What you will do =
A. Using the text on epilepsy in women, answer each question on its own line:
(i) How many days before the onset of menses should acetazolamide be started?
(ii) In what percentage of women does seizure frequency increase during pregnancy?
(iii) What is the overall incidence of fetal abnormalities in children born to mothers with epilepsy?
B. Extend the text on epilepsy in women past its final sentence.

Text segment =
____

Acetazolamide (250 to 500 mg/d) may be effective as adjunctive therapy in some cases when started 7 to 10 days prior to the onset of menses and continued until bleeding stops.

Some patients may benefit from increases in antiepileptic drug dosages during this time or from control of the menstrual cycle through the use of oral contraceptives.

 Natural progestins may be of benefit to a subset of women.



Most women with epilepsy who become pregnant will have an uncomplicated gestation and deliver a normal baby. However, epilepsy poses some important risks to a pregnancy.


Seizure frequency during pregnancy will remain

unchanged in ~50% of women,

increase in 30%, and

decrease in 20%.


Changes in seizure frequency are attributed to endocrine effects on the CNS, variations in antiepileptic drug pharmacokinetics (such as acceleration of hepatic drug metabolism or effects on plasma protein binding), and changes in medication compliance. It is useful to see patients at frequent intervals during pregnancy and monitor serum antiepileptic drug levels. Measurement of the unbound drug concentrations may be useful if there is an increase in seizure frequency or worsening of side effects of antiepileptic drugs.

The overall incidence of fetal abnormalities in children born to mothers with epilepsy is 5 to 6%, compared to 2 to 3% in healthy women.

____

Given data =
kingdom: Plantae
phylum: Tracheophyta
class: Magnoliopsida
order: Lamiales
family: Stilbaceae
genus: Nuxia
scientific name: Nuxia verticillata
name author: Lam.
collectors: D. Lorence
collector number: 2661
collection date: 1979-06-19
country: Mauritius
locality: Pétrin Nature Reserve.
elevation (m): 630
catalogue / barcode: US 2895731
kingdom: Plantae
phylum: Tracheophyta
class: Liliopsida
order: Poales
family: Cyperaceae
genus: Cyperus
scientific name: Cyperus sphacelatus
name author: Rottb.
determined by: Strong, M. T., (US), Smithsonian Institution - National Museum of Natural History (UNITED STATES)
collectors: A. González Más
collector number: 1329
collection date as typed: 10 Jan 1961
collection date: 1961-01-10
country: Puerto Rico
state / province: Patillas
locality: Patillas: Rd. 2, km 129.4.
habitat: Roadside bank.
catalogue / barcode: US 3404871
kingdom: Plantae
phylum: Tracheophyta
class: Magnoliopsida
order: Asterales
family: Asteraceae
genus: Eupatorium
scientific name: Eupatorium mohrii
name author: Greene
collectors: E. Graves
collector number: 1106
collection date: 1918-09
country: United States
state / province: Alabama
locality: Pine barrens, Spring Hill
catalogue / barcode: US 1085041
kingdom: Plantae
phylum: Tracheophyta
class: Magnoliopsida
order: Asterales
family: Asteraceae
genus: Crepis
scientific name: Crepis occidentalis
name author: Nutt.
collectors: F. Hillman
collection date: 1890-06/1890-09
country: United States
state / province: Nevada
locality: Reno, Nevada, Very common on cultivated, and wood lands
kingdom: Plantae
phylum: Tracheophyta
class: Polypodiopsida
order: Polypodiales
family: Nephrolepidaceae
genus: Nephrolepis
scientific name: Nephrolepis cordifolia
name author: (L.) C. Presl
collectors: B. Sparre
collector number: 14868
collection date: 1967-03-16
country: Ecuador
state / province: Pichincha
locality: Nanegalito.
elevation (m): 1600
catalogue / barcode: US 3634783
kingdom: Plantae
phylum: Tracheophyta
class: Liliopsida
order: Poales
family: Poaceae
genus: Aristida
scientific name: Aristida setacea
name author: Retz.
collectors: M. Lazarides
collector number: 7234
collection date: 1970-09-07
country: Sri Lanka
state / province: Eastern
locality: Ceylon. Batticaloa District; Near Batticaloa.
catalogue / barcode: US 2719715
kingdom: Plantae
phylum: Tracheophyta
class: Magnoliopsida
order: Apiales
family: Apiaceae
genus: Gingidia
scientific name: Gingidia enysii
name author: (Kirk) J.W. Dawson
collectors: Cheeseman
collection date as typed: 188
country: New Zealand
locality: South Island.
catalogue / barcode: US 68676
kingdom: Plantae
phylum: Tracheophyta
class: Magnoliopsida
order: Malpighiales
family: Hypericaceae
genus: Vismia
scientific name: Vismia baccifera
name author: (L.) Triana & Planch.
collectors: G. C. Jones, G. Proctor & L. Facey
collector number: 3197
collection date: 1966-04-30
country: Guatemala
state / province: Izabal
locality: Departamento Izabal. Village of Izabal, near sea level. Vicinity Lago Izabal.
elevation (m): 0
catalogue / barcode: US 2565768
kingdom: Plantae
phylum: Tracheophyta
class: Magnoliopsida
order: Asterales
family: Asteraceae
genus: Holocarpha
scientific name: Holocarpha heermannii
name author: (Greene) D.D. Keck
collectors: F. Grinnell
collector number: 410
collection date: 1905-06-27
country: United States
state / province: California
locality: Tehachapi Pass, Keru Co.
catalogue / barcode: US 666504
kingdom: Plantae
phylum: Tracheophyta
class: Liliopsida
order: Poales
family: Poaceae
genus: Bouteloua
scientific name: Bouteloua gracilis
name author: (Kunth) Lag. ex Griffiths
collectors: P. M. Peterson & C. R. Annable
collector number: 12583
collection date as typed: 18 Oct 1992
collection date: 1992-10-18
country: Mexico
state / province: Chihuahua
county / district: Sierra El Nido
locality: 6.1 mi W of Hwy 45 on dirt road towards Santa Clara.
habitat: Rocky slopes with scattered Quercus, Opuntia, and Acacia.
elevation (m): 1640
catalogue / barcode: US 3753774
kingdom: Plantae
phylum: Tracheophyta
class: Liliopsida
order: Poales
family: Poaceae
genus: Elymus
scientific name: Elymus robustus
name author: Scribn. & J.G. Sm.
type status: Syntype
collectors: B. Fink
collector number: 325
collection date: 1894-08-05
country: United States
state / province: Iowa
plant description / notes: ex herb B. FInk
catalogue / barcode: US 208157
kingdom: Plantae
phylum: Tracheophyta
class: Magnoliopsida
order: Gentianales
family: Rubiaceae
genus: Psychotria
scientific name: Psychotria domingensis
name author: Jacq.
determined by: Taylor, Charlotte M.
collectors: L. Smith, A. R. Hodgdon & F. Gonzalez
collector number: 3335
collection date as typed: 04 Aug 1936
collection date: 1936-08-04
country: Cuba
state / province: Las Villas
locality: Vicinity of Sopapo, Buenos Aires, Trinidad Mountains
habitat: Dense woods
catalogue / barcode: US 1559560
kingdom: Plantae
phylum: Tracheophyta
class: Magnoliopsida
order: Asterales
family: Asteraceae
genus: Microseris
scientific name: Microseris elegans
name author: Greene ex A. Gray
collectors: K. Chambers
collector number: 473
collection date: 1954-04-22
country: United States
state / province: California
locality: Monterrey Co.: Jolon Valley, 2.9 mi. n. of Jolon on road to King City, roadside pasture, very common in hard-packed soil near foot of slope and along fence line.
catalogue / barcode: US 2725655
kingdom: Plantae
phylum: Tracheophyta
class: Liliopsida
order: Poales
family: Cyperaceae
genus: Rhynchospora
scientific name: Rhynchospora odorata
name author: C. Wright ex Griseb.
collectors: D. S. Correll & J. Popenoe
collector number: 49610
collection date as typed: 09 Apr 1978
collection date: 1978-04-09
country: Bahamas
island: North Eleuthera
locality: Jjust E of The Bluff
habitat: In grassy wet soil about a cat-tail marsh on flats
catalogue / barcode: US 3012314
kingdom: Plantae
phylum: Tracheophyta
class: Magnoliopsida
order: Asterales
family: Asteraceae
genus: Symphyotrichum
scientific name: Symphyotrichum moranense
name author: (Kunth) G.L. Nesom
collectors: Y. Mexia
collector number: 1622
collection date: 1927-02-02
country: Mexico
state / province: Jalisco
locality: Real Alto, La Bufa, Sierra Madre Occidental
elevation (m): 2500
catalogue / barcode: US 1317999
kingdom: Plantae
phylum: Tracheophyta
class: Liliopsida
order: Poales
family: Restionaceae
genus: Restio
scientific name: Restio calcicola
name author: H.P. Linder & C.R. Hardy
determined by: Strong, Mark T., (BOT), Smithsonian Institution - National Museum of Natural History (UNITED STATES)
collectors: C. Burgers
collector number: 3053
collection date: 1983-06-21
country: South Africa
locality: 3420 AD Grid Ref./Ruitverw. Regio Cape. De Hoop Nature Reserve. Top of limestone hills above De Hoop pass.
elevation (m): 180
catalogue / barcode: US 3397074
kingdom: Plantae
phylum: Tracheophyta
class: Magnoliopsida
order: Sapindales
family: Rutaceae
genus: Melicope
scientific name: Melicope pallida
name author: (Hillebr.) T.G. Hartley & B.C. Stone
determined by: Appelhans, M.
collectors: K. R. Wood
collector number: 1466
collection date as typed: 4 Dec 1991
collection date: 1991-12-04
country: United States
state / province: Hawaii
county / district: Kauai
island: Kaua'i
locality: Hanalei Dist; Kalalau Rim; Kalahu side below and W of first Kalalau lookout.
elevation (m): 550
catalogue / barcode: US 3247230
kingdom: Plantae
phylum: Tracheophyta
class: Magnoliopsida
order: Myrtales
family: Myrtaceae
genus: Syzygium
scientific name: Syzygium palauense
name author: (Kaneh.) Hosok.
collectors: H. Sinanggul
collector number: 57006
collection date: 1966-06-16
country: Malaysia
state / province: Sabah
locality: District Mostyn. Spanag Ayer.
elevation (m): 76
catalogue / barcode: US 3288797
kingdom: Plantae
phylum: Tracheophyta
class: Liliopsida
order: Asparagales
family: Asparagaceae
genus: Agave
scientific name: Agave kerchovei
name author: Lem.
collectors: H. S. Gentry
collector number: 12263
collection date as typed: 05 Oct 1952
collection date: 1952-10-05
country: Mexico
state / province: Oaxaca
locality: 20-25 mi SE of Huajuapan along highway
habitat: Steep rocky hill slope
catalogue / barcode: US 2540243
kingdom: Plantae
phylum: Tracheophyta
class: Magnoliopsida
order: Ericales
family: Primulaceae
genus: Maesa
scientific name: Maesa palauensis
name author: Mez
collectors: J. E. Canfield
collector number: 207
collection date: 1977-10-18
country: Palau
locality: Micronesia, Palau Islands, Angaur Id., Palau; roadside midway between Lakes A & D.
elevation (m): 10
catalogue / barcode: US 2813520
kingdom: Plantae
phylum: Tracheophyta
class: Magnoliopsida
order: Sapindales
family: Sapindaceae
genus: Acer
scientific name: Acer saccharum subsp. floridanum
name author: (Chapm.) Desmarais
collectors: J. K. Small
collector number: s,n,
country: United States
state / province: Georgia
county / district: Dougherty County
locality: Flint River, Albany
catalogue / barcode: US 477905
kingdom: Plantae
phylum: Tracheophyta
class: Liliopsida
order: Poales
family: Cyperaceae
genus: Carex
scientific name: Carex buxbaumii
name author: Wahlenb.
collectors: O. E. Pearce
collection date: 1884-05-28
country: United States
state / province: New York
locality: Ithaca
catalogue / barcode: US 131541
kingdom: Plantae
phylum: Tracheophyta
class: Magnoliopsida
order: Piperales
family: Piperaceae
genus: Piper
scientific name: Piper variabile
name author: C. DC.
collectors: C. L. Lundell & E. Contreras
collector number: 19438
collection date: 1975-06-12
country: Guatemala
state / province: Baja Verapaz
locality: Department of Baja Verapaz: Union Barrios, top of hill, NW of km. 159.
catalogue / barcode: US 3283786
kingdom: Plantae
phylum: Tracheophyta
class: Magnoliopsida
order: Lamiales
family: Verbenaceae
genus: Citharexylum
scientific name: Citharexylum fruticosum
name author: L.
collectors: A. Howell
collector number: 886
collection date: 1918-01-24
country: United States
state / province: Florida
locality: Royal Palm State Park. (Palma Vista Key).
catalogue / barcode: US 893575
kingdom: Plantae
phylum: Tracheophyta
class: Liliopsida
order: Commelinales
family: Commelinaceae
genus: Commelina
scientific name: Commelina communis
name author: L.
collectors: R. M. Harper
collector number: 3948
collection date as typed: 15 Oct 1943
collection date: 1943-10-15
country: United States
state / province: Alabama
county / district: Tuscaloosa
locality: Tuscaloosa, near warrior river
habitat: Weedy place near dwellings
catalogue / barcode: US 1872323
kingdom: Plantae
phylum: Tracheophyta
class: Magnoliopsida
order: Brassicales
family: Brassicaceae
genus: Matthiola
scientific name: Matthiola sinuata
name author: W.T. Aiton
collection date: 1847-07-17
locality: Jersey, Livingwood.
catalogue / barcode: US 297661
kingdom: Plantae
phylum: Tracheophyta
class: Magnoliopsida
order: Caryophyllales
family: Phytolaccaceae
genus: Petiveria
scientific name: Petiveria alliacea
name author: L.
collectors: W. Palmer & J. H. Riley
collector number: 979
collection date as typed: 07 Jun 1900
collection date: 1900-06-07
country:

____

Activity answers =
A.
(i) 7 to 10 days
(ii) 30%
(iii) 5 to 6%

B.
Part of the higher incidence is due to teratogenic effects of antiepileptic drugs, and the risk increases with the number of medications used (e.g., 10% risk of malformations with three drugs).

A syndrome comprising facial dysmorphism, cleft lip, cleft palate, cardiac defects, digital hypoplasia, and nail dysplasia was originally ascribed to phenytoin therapy, but it is now known to occur with other first-line antiepileptic drugs (i.e., valproic acid and carbamazepine) as well.


Also, valproic acid and carbamazepine are associated with a 1 to 2% incidence of neural tube defects compared with a baseline of 0.5 to 1%. Little is currently known about the safety of newer drugs.


Since the potential harm of uncontrolled seizures on the mother and fetus is considered greater than the teratogenic effects of antiepileptic drugs, it is currently recommended that pregnant women be maintained on effective drug therapy.

When possible, it seems prudent to have the patient on monotherapy at the lowest effective dose, especially during the first trimester.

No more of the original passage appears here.